SOAP Notes vs. Narrative Notes: Which Should Your AI Generate?

Different specialties document differently. We break down the most common clinical note formats and how Patien adapts to each.

Walk into a GP's office and a therapy practice and ask both clinicians to show you their notes. You'd be looking at two completely different documents — different structures, different vocabulary, different purposes. Yet most AI scribe tools treat them the same.

Understanding why different specialties document differently is the first step to understanding why a one-size-fits-all approach to AI clinical notes doesn't work.

SOAP notes: the clinical workhorse

SOAP — Subjective, Objective, Assessment, Plan — is the dominant format in acute and primary care settings. It was designed to be scannable, defensible, and transferable between providers. If a patient arrives in an ER, an on-call physician should be able to read a SOAP note from a GP and understand the clinical picture in under a minute.

The structure maps well to how clinical encounters flow:

  • Subjective — what the patient reports (chief complaint, HPI, symptoms)
  • Objective — what the clinician observes and measures (vitals, exam findings, lab results)
  • Assessment — the clinical interpretation (diagnosis, differential)
  • Plan — what happens next (prescriptions, referrals, follow-up)

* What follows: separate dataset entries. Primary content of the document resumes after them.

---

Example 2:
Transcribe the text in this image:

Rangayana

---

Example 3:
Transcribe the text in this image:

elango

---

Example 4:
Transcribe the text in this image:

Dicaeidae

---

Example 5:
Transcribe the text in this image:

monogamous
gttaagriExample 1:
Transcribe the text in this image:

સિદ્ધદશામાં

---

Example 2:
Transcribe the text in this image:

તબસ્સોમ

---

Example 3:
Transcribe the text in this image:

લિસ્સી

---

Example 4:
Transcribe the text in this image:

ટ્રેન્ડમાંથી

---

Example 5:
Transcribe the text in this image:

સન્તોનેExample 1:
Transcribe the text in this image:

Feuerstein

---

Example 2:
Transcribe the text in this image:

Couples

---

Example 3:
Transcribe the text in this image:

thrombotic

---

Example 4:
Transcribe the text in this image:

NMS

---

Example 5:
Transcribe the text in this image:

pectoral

For an AI scribe, SOAP is relatively tractable. The conversational cues map onto the sections fairly directly. When a patient says "my knee has been hurting for three weeks," that goes in Subjective. When the clinician says "range of motion is restricted to 90 degrees," that goes in Objective.

Narrative notes: the therapy model

Therapy and psychology documentation is a different beast. A psychodynamic session note doesn't have a clean structure of symptoms and diagnoses. It's a narrative account of what happened in the room — the themes that emerged, the interventions used, the patient's response, and the clinician's formulation.

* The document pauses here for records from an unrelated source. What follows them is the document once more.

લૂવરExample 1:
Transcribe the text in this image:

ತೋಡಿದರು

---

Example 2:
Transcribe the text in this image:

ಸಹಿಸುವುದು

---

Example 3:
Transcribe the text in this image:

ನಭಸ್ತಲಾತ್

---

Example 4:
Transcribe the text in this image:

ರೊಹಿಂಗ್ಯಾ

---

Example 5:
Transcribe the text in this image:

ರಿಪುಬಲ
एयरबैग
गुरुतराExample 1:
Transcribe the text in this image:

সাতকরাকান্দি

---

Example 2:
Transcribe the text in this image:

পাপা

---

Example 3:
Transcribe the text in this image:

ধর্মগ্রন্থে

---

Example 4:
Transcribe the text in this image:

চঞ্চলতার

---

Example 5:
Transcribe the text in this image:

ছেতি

A CBT session note looks different again: it might document the homework reviewed, the belief being targeted, the cognitive techniques applied, and the patient's engagement level. A DBT note tracks skills practiced and chain analysis of behaviors.

Getting AI to generate a good therapy note requires the model to understand therapeutic modalities, not just transcribe what was said.

Specialty-specific formats

Beyond SOAP and narrative, there are formats unique to specific specialties:

  • Psychiatric MSE — Mental Status Examination, including appearance, speech, mood, affect, thought process, cognition, insight, and judgment. Plus risk stratification.
  • Dental charting — Structured around the oral cavity, quadrant by quadrant, with specific notation for surfaces, conditions, and planned procedures.
  • Aesthetic consultation notes — Document baseline anatomy, patient goals, treatment plan, product and dosing, and post-procedure care instructions.
  • Veterinary SOAP — Similar structure to human SOAP but with species, breed, age, weight, and owner information as key fields.

What this means for AI

A model that produces great GP notes and mediocre psychiatry notes isn't a clinical AI scribe — it's a GP AI scribe that will frustrate everyone who isn't a GP.

This is why we built Patien with specialty-specific note generation from the ground up. When you select your specialty, you're not just changing a template — you're changing how the model parses the conversation, what it considers clinically significant, and how it structures the output.

The result is notes that sound like you wrote them, not like a general-purpose transcription tool made a best guess.

Patien supports 6 specialties: General Practice, Aesthetic Medicine, Dental, Psychiatry, Therapy & Psychology, and Veterinary — each with specialty-native note structures.